The annual Tour de France road-cycling classic provides townspeople and villagers en-route with the chance to enjoy a day's holiday festivities when the competitors pass through.
GV ZOOM IN TO MS Street crowd and girl with balloons
SV PAN Boy selling hats and souvenirs
GV ZOOM IN TO MS Men erecting road sign
MV Policeman controls traffic
GV Traffic and publicity vans
SV Boy with racing bike watches
GV Cyclists race through village (PAN)
LV People dispersing from roadside
SV People sit at roadside cafe
GV Bookstall, ZOOM IN TO boy
SV Children with ice-cream man
CV Tortoise, ZOOM OUT TO boy, fountain and route-map
Initials BB/1417 OJP/ML/BB/1442
Script is copyright Reuters Limited. All rights reserved
Background: The annual Tour de France road-cycling classic provides townspeople and villagers en-route with the chance to enjoy a day's holiday festivities when the competitors pass through. To show something of this holiday atmosphere, Visnews cameraman Jean Poignonec travelled to the northern town of Roubaix near the Belgian border.

◆ Exercise brief ◆
Can you return the Tour de France shot list in full, word for word? None of the lines are needed for this.

◆ Data records ◆
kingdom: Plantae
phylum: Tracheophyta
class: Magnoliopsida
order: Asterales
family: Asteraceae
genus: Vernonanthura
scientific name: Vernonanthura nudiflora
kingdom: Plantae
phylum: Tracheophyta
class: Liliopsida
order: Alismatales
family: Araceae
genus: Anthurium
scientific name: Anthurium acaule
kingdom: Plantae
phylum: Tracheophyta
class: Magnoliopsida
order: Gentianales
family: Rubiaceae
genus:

◆ Result for this exercise ◆
The annual Tour de France road-cycling classic provides townspeople and villagers en-route with the chance to enjoy a day's holiday festivities when the competitors pass through.
GV ZOOM IN TO MS Street crowd and girl with balloons
SV PAN Boy selling hats and souvenirs
GV ZOOM IN TO MS Men erecting road sign
MV Policeman controls traffic
GV Traffic and publicity vans
SV Boy with racing bike watches
GV Cyclists race through village (PAN)
LV People dispersing from roadside
SV People sit at roadside cafe
GV Bookstall, ZOOM IN TO boy
SV Children with ice-cream man
CV Tortoise, ZOOM OUT TO boy, fountain and route-map
Initials BB/1417 OJP/ML/BB/1442
Script is copyright Reuters Limited. All rights reserved
Background: The annual Tour de France road-cycling classic provides townspeople and villagers en-route with the chance to enjoy a day's holiday festivities when the competitors pass through. To show something of this holiday atmosphere, Visnews cameraman Jean Poignonec travelled to the northern town of Roubaix near the Belgian border.